A trained convolutional layer is made up of many feature detectors, called filters, which slide over an input image tensor as a moving window. This is a very powerful technique and it possesses several advantages over the flatten and classify method or deep learning.

Below are some notes coming from Deep Learning Quick Reference.

Convolutional Layer

During the computation between the input and each filter, we take the elementwise product across all axes. So in the end, we will still leave with a two-dimensional output.

In a convolution layer, each unit is a filter, combined with a nonlinearity.

Technically, this is not a convolution, but a cross-correlation. We call it a convolution by convention and the difference for our purposes is really quite small.

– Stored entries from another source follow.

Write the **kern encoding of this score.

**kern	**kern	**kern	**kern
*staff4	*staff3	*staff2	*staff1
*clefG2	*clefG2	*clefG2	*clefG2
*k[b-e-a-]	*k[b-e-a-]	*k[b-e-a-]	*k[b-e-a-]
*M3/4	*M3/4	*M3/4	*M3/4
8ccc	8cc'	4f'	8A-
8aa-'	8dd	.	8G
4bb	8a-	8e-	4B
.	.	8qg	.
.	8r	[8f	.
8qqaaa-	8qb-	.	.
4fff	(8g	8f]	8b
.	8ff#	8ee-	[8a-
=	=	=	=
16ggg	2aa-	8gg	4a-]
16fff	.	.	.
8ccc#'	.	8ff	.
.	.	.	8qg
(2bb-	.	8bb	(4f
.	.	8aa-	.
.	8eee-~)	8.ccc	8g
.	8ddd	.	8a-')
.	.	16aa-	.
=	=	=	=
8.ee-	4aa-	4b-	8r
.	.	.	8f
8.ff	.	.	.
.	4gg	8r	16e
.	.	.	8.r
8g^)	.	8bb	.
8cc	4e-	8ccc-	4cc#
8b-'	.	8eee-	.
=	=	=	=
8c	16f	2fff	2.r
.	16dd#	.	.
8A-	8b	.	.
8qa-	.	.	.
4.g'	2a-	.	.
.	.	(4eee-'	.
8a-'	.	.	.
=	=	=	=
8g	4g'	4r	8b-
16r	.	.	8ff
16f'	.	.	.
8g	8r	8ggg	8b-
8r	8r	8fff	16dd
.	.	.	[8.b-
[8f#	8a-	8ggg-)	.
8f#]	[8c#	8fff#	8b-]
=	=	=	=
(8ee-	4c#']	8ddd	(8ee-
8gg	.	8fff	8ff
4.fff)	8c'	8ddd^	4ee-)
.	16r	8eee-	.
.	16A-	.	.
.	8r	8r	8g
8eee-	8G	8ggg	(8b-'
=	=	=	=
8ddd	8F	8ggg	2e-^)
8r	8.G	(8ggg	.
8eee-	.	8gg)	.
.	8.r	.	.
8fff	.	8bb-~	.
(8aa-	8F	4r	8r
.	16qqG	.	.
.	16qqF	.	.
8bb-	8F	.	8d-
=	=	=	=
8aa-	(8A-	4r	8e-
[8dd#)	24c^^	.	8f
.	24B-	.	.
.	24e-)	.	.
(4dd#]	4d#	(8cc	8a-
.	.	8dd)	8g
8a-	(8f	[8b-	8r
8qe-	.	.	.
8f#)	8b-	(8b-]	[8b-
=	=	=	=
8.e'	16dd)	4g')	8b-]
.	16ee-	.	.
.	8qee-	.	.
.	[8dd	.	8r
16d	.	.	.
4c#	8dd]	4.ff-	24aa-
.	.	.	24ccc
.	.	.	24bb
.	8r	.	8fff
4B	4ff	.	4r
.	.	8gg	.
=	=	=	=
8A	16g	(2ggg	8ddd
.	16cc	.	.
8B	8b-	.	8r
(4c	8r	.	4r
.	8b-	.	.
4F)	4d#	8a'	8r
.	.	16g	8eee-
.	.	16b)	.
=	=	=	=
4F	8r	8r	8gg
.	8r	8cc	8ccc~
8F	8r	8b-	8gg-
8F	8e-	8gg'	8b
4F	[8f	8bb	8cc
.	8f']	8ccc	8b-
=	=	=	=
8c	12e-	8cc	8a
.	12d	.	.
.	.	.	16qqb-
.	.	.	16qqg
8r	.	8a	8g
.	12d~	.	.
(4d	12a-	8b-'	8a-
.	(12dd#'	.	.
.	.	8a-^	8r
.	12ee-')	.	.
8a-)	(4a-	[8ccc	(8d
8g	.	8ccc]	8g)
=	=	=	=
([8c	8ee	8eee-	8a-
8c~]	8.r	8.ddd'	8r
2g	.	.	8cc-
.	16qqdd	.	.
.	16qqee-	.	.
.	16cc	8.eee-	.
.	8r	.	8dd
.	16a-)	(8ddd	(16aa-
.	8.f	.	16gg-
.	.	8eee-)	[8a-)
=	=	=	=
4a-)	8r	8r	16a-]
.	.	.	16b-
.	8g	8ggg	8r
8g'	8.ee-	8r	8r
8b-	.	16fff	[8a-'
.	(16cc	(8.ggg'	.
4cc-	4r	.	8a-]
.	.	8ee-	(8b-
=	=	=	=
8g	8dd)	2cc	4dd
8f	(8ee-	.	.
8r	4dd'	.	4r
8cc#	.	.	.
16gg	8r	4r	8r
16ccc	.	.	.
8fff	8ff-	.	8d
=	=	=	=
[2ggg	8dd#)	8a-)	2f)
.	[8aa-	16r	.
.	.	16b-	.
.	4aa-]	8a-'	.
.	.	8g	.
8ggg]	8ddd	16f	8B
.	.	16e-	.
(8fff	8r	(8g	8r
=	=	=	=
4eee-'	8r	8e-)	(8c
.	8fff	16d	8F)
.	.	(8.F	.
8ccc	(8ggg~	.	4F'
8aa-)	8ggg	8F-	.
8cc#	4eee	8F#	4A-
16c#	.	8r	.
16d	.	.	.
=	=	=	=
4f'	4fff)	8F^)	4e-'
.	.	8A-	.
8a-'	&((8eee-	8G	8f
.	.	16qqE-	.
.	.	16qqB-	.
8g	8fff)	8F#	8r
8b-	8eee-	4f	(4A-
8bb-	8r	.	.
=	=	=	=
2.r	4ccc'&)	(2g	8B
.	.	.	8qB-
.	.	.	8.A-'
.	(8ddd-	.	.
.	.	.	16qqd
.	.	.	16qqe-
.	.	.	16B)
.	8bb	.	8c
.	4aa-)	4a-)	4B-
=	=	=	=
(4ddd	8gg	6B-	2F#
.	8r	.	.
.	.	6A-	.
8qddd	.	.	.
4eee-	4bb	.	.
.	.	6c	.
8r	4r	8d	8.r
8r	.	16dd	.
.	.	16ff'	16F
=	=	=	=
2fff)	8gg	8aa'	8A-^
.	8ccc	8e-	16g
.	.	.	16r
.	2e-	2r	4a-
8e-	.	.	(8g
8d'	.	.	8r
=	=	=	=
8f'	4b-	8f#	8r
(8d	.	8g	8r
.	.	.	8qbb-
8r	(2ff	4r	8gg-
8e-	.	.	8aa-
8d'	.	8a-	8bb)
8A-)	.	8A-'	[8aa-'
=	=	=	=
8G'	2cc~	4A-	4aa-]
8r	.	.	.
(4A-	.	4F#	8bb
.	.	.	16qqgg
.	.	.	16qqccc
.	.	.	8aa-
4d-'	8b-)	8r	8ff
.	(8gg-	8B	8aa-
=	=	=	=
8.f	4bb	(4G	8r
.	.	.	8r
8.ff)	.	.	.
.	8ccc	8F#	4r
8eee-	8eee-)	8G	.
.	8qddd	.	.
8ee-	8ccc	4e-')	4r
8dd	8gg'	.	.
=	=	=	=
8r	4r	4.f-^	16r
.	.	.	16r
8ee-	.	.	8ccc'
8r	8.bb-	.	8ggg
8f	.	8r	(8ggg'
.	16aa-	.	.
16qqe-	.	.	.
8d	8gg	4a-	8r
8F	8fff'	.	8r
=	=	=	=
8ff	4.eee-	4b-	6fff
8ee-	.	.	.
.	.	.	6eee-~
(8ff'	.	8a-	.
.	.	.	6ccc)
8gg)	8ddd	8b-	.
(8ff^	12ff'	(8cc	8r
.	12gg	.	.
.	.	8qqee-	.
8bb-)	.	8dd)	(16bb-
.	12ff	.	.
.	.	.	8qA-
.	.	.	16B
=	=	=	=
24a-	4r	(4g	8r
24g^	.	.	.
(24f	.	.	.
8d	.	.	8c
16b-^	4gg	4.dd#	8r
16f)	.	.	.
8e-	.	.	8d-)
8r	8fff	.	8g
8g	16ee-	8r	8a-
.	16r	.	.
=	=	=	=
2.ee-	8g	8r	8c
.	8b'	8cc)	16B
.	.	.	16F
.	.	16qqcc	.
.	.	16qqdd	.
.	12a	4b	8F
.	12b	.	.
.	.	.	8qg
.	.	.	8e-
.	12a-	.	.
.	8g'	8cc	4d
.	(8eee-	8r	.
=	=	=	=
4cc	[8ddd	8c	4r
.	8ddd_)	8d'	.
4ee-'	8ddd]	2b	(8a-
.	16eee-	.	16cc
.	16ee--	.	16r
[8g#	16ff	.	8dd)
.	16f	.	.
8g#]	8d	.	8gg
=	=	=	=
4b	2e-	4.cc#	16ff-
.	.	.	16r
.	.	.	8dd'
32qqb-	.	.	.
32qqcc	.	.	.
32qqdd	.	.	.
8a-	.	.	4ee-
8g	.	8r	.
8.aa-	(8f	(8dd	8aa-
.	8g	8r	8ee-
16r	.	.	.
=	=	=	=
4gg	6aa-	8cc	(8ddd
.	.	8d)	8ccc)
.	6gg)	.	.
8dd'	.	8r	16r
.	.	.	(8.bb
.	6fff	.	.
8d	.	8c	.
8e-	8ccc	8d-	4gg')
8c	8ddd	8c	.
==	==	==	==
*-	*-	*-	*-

Benefits of Convolutional Layers

Obviously, a convolutional layer requires much fewer parameters.

  • Parameter sharing

    Because the filter is used across the entire image, filters learn to detect the features regardless of their position within the image. This turns out to be really useful as it gives us translation invariance, which means we can detect something important regardless of its orientation in the overall image.

  • Local connectivity
    Because of the fixed size, filters focus on connectivity between adjacent pixels. It means that they will most strongly learn local features. The stacking of localized features is really desirable and a key reason why convolutional layers are so great.

Pooling Layers

Pooling layers are used to reduce the dimensionality of convolutional network as layers of convolutions are added, which reduces overfitting. They have the added benefit of making the feature detectors somewhat more robust. In other words, it helps us to focus on the stronger signal or the major signal instead of the details.

Batch Normalization

Batch normalization helps our networks perform better overall and learn faster. It is also fairly easy to understand in an application. When using batch normalization, for each minibatch, we can normalize that batch to have a mean of 0 and unit variance, after (or before) each nonlinearity. This allows each layer to have a normalized input to learn from, which makes that layer more efficient at learning.

Data Augmentation

The more data you have, the better your deep learning model could be success. But what if you can’t have enough data to feed to your model? Data augmentation can help you to improve your model to a certain extent.

  • Adding Noise

    When adding noise, make sure you don’t introduce extra bias to the dataset. Also you need to ensure the noise is independent.

  • Transformation

    When doing transformation (flip/shift/rotate), make sure you don’t introduce bias to the feature => label mappings. For example, you can verticle flip the MNIST dataset.